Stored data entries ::
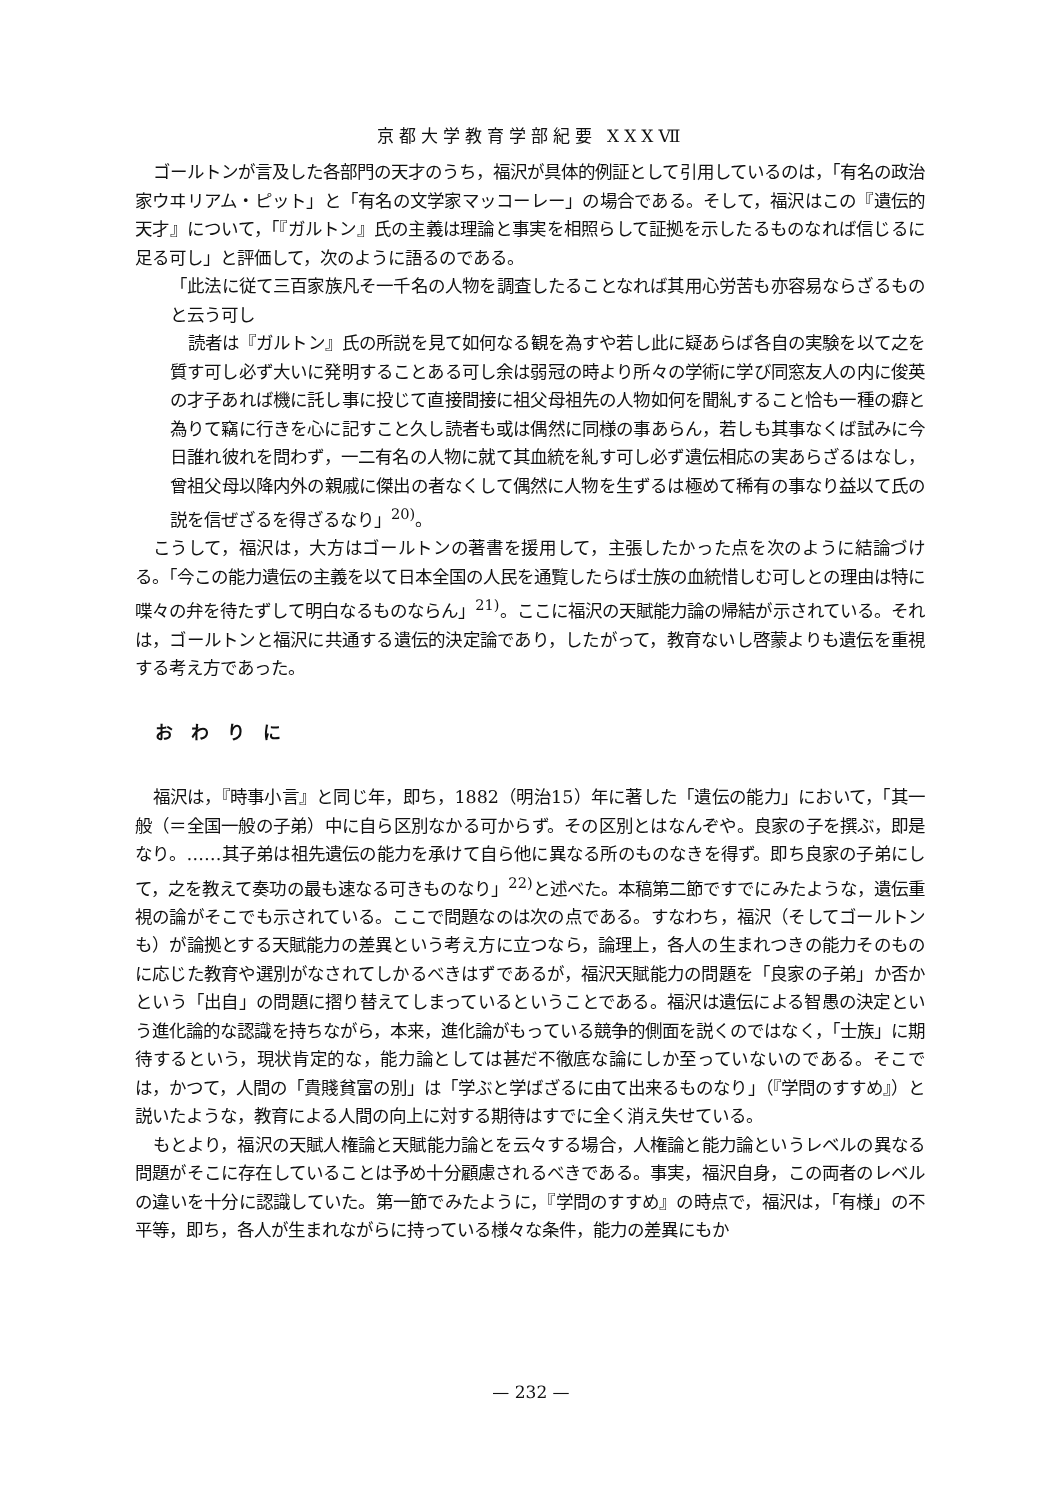京都大学教育学部紀要 XXXⅦ
ゴールトンが言及した各部門の天才のうち，福沢が具体的例証として引用しているのは，「有名の政治家ウヰリアム・ピット」と「有名の文学家マッコーレー」の場合である。そして，福沢はこの『遺伝的天才』について，「『ガルトン』氏の主義は理論と事実を相照らして証拠を示したるものなれば信じるに足る可し」と評価して，次のように語るのである。
「此法に従て三百家族凡そ一千名の人物を調査したることなれば其用心労苦も亦容易ならざるものと云う可し
読者は『ガルトン』氏の所説を見て如何なる観を為すや若し此に疑あらば各自の実験を以て之を質す可し必ず大いに発明することある可し余は弱冠の時より所々の学術に学び同窓友人の内に俊英の才子あれば機に託し事に投じて直接間接に祖父母祖先の人物如何を聞糺すること恰も一種の癖と為りて竊に行きを心に記すこと久し読者も或は偶然に同様の事あらん，若しも其事なくば試みに今日誰れ彼れを問わず，一二有名の人物に就て其血統を糺す可し必ず遺伝相応の実あらざるはなし，曾祖父母以降内外の親戚に傑出の者なくして偶然に人物を生ずるは極めて稀有の事なり益以て氏の説を信ぜざるを得ざるなり」<sup>20)</sup>。
こうして，福沢は，大方はゴールトンの著書を援用して，主張したかった点を次のように結論づける。「今この能力遺伝の主義を以て日本全国の人民を通覧したらば士族の血統惜しむ可しとの理由は特に喋々の弁を待たずして明白なるものならん」<sup>21)</sup>。ここに福沢の天賦能力論の帰結が示されている。それは，ゴールトンと福沢に共通する遺伝的決定論であり，したがって，教育ないし啓蒙よりも遺伝を重視する考え方であった。
おわりに
福沢は，『時事小言』と同じ年，即ち，1882（明治15）年に著した「遺伝の能力」において，「其一般（＝全国一般の子弟）中に自ら区別なかる可からず。その区別とはなんぞや。良家の子を撰ぶ，即是なり。……其子弟は祖先遺伝の能力を承けて自ら他に異なる所のものなきを得ず。即ち良家の子弟にして，之を教えて奏功の最も速なる可きものなり」<sup>22)</sup>と述べた。本稿第二節ですでにみたような，遺伝重視の論がそこでも示されている。ここで問題なのは次の点である。すなわち，福沢（そしてゴールトンも）が論拠とする天賦能力の差異という考え方に立つなら，論理上，各人の生まれつきの能力そのものに応じた教育や選別がなされてしかるべきはずであるが，福沢天賦能力の問題を「良家の子弟」か否かという「出自」の問題に摺り替えてしまっているということである。福沢は遺伝による智愚の決定という進化論的な認識を持ちながら，本来，進化論がもっている競争的側面を説くのではなく，「士族」に期待するという，現状肯定的な，能力論としては甚だ不徹底な論にしか至っていないのである。そこでは，かつて，人間の「貴賤貧富の別」は「学ぶと学ばざるに由て出来るものなり」（『学問のすすめ』）と説いたような，教育による人間の向上に対する期待はすでに全く消え失せている。
もとより，福沢の天賦人権論と天賦能力論とを云々する場合，人権論と能力論というレベルの異なる問題がそこに存在していることは予め十分顧慮されるべきである。事実，福沢自身，この両者のレベルの違いを十分に認識していた。第一節でみたように，『学問のすすめ』の時点で，福沢は，「有様」の不平等，即ち，各人が生まれながらに持っている様々な条件，能力の差異にもか
— 232 —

Problem :: Drop the images, then copy the data exactly.

Written answer ::
京都大学教育学部紀要 XXXⅦ
ゴールトンが言及した各部門の天才のうち，福沢が具体的例証として引用しているのは，「有名の政治家ウヰリアム・ピット」と「有名の文学家マッコーレー」の場合である。そして，福沢はこの『遺伝的天才』について，「『ガルトン』氏の主義は理論と事実を相照らして証拠を示したるものなれば信じるに足る可し」と評価して，次のように語るのである。
「此法に従て三百家族凡そ一千名の人物を調査したることなれば其用心労苦も亦容易ならざるものと云う可し
読者は『ガルトン』氏の所説を見て如何なる観を為すや若し此に疑あらば各自の実験を以て之を質す可し必ず大いに発明することある可し余は弱冠の時より所々の学術に学び同窓友人の内に俊英の才子あれば機に託し事に投じて直接間接に祖父母祖先の人物如何を聞糺すること恰も一種の癖と為りて竊に行きを心に記すこと久し読者も或は偶然に同様の事あらん，若しも其事なくば試みに今日誰れ彼れを問わず，一二有名の人物に就て其血統を糺す可し必ず遺伝相応の実あらざるはなし，曾祖父母以降内外の親戚に傑出の者なくして偶然に人物を生ずるは極めて稀有の事なり益以て氏の説を信ぜざるを得ざるなり」<sup>20)</sup>。
こうして，福沢は，大方はゴールトンの著書を援用して，主張したかった点を次のように結論づける。「今この能力遺伝の主義を以て日本全国の人民を通覧したらば士族の血統惜しむ可しとの理由は特に喋々の弁を待たずして明白なるものならん」<sup>21)</sup>。ここに福沢の天賦能力論の帰結が示されている。それは，ゴールトンと福沢に共通する遺伝的決定論であり，したがって，教育ないし啓蒙よりも遺伝を重視する考え方であった。
おわりに
福沢は，『時事小言』と同じ年，即ち，1882（明治15）年に著した「遺伝の能力」において，「其一般（＝全国一般の子弟）中に自ら区別なかる可からず。その区別とはなんぞや。良家の子を撰ぶ，即是なり。……其子弟は祖先遺伝の能力を承けて自ら他に異なる所のものなきを得ず。即ち良家の子弟にして，之を教えて奏功の最も速なる可きものなり」<sup>22)</sup>と述べた。本稿第二節ですでにみたような，遺伝重視の論がそこでも示されている。ここで問題なのは次の点である。すなわち，福沢（そしてゴールトンも）が論拠とする天賦能力の差異という考え方に立つなら，論理上，各人の生まれつきの能力そのものに応じた教育や選別がなされてしかるべきはずであるが，福沢天賦能力の問題を「良家の子弟」か否かという「出自」の問題に摺り替えてしまっているということである。福沢は遺伝による智愚の決定という進化論的な認識を持ちながら，本来，進化論がもっている競争的側面を説くのではなく，「士族」に期待するという，現状肯定的な，能力論としては甚だ不徹底な論にしか至っていないのである。そこでは，かつて，人間の「貴賤貧富の別」は「学ぶと学ばざるに由て出来るものなり」（『学問のすすめ』）と説いたような，教育による人間の向上に対する期待はすでに全く消え失せている。
もとより，福沢の天賦人権論と天賦能力論とを云々する場合，人権論と能力論というレベルの異なる問題がそこに存在していることは予め十分顧慮されるべきである。事実，福沢自身，この両者のレベルの違いを十分に認識していた。第一節でみたように，『学問のすすめ』の時点で，福沢は，「有様」の不平等，即ち，各人が生まれながらに持っている様々な条件，能力の差異にもか
— 232 —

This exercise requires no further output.